Ante el telón corrido estaba Efrén Castells: en ese lugar preeminente y vestido de chaqué parecía más grande aún de lo que era. Un gracioso empezó a cantar "el gegant del Pi ara balla, ara balla"; fue coreado por toda la concurrencia con grandes risas. Esto va a ser una cuchufleta sin fin, masculló el marqués desde su puesto de observación; si yo estuviera en su lugar, ya me habría muerto del sofoco. Onofre Bouvila sonrió: Tiene la piel más dura de lo que te figuras, dijo. Lo recordaba pidiendo a voces el crecepelo mágico que vendía él mismo. Luego le daba una peseta por su colaboración. Ahora es lo mismo, pensaba; siempre es lo mismo. Gracias a ese vozarrón impuso silencio sin dificultad cuando vio que se habían cansado de cantar; ya no sabían cómo seguir la broma y estaban dispuestos a escucharle.

– !Queridos amigos¡ -empezó diciendo-. Permitidme que os tutee; soy un hombre sencillo, ya me conocéis: no hay uno solo entre vosotros que no pueda decir esto de mí: en sus tratos siempre antepuso la amistad al ánimo de lucro. No os he convocado para pediros dinero -ahora todos se miraban entre sí con recelo. Onofre Bouvila le guiñó el ojo al marqués: Ya te dije que sabría lidiar este toro, le dijo. Lo importante es que lo sepa matar de la primera estocada, respondió el marqués-. Tampoco quiero haceros perder vuestro tiempo valioso con palabrería hueca. No soy elocuente y siempre he preferido usar con vosotros el lenguaje llano y práctico de la sinceridad. Sólo os pido un rato de atención. Os voy a enseñar algo que no habéis visto nunca antes de hoy.!Algo que no habéis visto nunca antes de hoy¡ -repitió para sofocar los chistes que esta frase de doble sentido había suscitado en el auditorio-. Pero esto que vais a ver en breve por primera vez lo veréis luego miles y cientos y docenas de veces. -¿En qué líos se mete?, dijo el marqués. Los números no son su fuerte, dijo Bouvila; tú déjale a su aire-. Hoy vais a tener el privilegio de esta exclusiva: ya sabéis lo que esto significa en el mundo del comercio, no hace falta que me deis las gracias. Y ya no os digo más: ahora se apagarán las luces. No tengáis miedo, que no pasa nada; que nadie se mueva de su asiento. Yo volveré a salir luego y os explicaré de qué va el asunto. Gracias por vuestra atención.

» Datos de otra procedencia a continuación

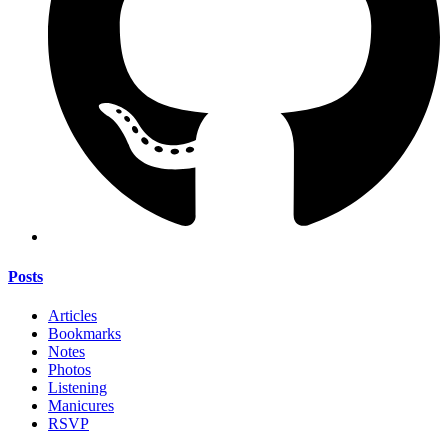
Posts
Articles
Bookmarks
Notes
Photos
Listening
Manicures
RSVP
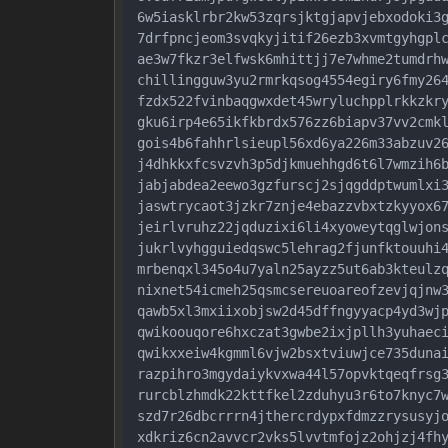
6w5iasklrbr2kw53zqrsjktgjapvjebxodoki3g
7drfpncjeom3svqkyjitif26ezb3xvmtgyhgplc
ae3w7fkzr3elfwsk6mhittjj7e7whme2tumdrhw
chillingguw3yu2rmrkqsog4554egiry6fmy264
fzdx522fvinbaqgwxdet45wryluchpplrkkzkry
gku6irp4e65ikfkbrdx576zz6biapv37vv2cmkl
gois4b6fahhrlsieupl56xd6ya226m33abzuv26
j4dhkkxfcsvzvh3p5djkmuehhgd6t6l7wmzih6b
jabjabdea2eewo3gzfurscj2sjqgddptwumlxi3
jaswtrycaot3jzkr7znje4ebazzvbxtzkyyox67
jeirlvruhz22jqduzixi6li4xyoweytqglwjons
jukrlvyhgguiedqswc5lehrag2fjunfktouuhi4
mrbenqxl345o4u7yaln25ayzz5ut6ab3kteulzq
nixnet54icmeh25qsmcsereuoareofzevjqjnw3
qawb5xl3mxiixobjsw2d45dffngyyacp4yd3wjp
qwikoouqore6hxczat3gwbe2ixjpllh3yuhaeci
qwikxxeiw4kgmml6vjw2bsxtviuwjce735dunai
razpihro3mgydaiykvxwa44l57opvktqeqfrsg3
rurcblzhmdk22kttfkel2zduhyu3r6to7knyc7w
szd7r26dbcrrrn4jthercrdypxfdmzzrysusyjo
xdkriz6cn2avvcr2vks5lvvtmfojz2ohjzj4fhy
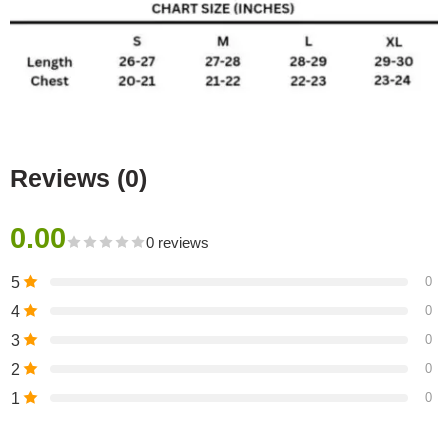
Reviews (0)
0.00
0 reviews
5
0
4
0
3
0
2
0
1
0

Al retirarse del escenario el telón se iba corriendo también accionado por un motor eléctrico. Cuando acabó de descorrerse se vio que la boca del escenario había sido tapada por una pantalla enorme y sin junturas visibles, hecha de un material que no parecía metal ni tela, sino una mezcla de ambas cosas, como asbesto. Luego las luces se apagaron, como había anunciado Efrén Castells, y se oyó el ronroneo de una máquina y un piano, que alguien tocaba detrás de la pantalla.

– !Maldición¡ -exclamó una voz entre el público-.!Nos van a echar una película¡

Con esta admonición sembró el pánico. Si es la del perro, me largo, gritó alguien. Las voces ahogaban el sonido del piano. En la pantalla habían empezado a distinguirse las primeras imágenes. La escena que mostraban había sido captada aparentemente en una morada de condición humilde, poco menos que una choza desvencijada a la luz contrastada de una bujía.